* **Исходный текст**:
================
Братья Нобели — страница 79 из 102

Самое интересное, что сам Нобель после оглашения вердикта явно не в его пользу был в прекрасном настроении. Как помнит читатель, такое с ним уже случалось: после того как с тем или иным делом было окончательно покончено, он словно сбрасывал с души вызванный этим делом груз и чувствовал себя освободившимся от очередной головной боли, а значит и счастливым. Статьи в его поддержку улучшали настроение еще больше. «Финансовая сторона дела меня всегда мало волновала, а долгосрочные юридические интересы… выиграют куда больше от поражения в этом деле, чем если бы мы его выиграли», – заявил он своим ассистентам, а когда одна из газет опубликовала очередную статью в его пользу, попросил ее опубликовать сообщение о том, что он выделяет 5000 фунтов на поддержку будущих «патентных мучеников». Одновременно он почувствовал прилив литературного вдохновения и решил написать комическую пьесу «Патентная бацилла», которая представляла бы собой пародию на его собственный процесс и все аналогичные судилища.

Если что-то и портило ему настроение весной того года, то это внезапные осложнения, возникшие со все той же Софи Гесс. Назначенный опекуном Софи Юлиус Хейндер попытался ограничить ее денежные аппетиты, но получалось это у него плохо, и вдобавок Софи решила выставить себя невинной жертвой старого развратника Альфреда, который якобы соблазнил ее, когда она была едва ли не ребенком, воспользовавшись ее слабостью и наивностью.

В одном из писем Хейндер писал Нобелю, что тот, видимо, расплачивается за грехи, и во избежание общественного скандала хорошо было бы уладить все претензии Софи полюбовно. Одновременно он, по сути, обвинил Нобеля в том, что он приучил Софи к роскоши – и как теперь ее можно приучить к бережливости, «если она годами привыкла транжирить»?
================
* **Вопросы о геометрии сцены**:

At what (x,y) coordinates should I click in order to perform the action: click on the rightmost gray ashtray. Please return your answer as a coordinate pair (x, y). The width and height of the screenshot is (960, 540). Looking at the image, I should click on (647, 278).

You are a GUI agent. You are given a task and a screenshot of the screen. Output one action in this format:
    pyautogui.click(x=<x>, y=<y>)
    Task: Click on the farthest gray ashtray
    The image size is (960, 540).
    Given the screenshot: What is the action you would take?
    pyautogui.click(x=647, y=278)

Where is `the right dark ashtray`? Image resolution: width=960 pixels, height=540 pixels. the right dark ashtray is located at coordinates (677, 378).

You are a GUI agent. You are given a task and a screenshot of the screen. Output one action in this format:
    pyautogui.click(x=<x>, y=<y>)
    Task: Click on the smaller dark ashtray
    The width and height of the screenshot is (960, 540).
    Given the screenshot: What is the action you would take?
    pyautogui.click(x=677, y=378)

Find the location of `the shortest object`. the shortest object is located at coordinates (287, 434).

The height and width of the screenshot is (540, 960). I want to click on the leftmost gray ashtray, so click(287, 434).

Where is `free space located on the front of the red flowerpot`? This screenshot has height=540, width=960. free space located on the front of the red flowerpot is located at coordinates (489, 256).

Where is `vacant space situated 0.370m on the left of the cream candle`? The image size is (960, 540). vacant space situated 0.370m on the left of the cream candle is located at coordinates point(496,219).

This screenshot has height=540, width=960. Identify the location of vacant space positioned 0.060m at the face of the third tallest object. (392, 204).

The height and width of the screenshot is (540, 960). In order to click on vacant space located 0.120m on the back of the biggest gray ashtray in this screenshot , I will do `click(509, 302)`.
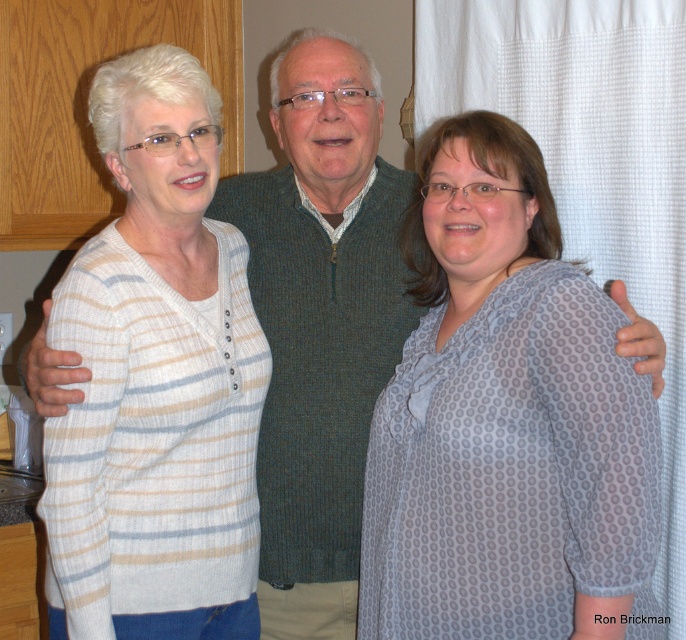
Question: Can you confirm if gray dotted blouse at center is thinner than white striped sweater at left?

Choices:
 (A) no
 (B) yes

Answer: (A)

Question: Which point is closer to the camera taking this photo?

Choices:
 (A) (141, 422)
 (B) (364, 616)

Answer: (A)

Question: Is gray dotted blouse at center in front of white striped sweater at left?

Choices:
 (A) yes
 (B) no

Answer: (A)

Question: Which point is farther from the camera taking this photo?

Choices:
 (A) (541, 180)
 (B) (158, 72)

Answer: (A)

Question: Is gray dotted blouse at center wider than white striped sweater at left?

Choices:
 (A) no
 (B) yes

Answer: (B)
================
* **Что сделать**:
- A) Ответьте по тексту о Нобеле на три вопроса:
(i) Какую сумму Нобель выделил на поддержку будущих «патентных мучеников»?
(ii) Как называлась комическая пьеса, которую Нобель решил написать?
(iii) Кто был назначен опекуном Софи Гесс?
- B) Подхватите рассказ о Нобеле и Софи Гесс и продолжите его после последнего предложения.

* **Итоговые ответы**:
- A)
(i) 5000 фунтов.
(ii) «Патентная бацилла».
(iii) Юлиус Хейндер.

- B)
Ответное письмо Нобеля было предельно корректным, но между строк дышало яростью. Он категорически отмел обвинение в том, что научил Софи транжирить деньги, отметив, что он «столь прост в повседневной жизни, что приличные люди, общаясь со мной, могут научиться только умеренности». Одновременно он счел нужным подчеркнуть, что не похищал и не соблазнял Софи, не испытывает по отношению к ней никакого чувства вины и не имеет никаких обязательств, а если таковые и были, то он их все выполнил. «Выходит она замуж или нет, больна или здорова, жива или умерла, мне это совершенно безразлично», – говорилось в письме.

Тем временем жених Софи и отец ее дочери Николаус Капи фон Капивар написал и отправил Альфреду письмо, в котором жаловался на то, как «тяжело жениться на чужой любовнице», и призывал Нобеля понять, что так как он, дескать, чуть ли не оказывает ему услугу, то не может ожидать, что будет делать это бесплатно. А потому, говорилось в письме далее, он желает удостовериться, что «Софи, уже будучи госпожой Капи, в дальнейшем будет получать свой нынешний апанаж и что он сохранится за ее нынешним ребенком в случае ее кончины».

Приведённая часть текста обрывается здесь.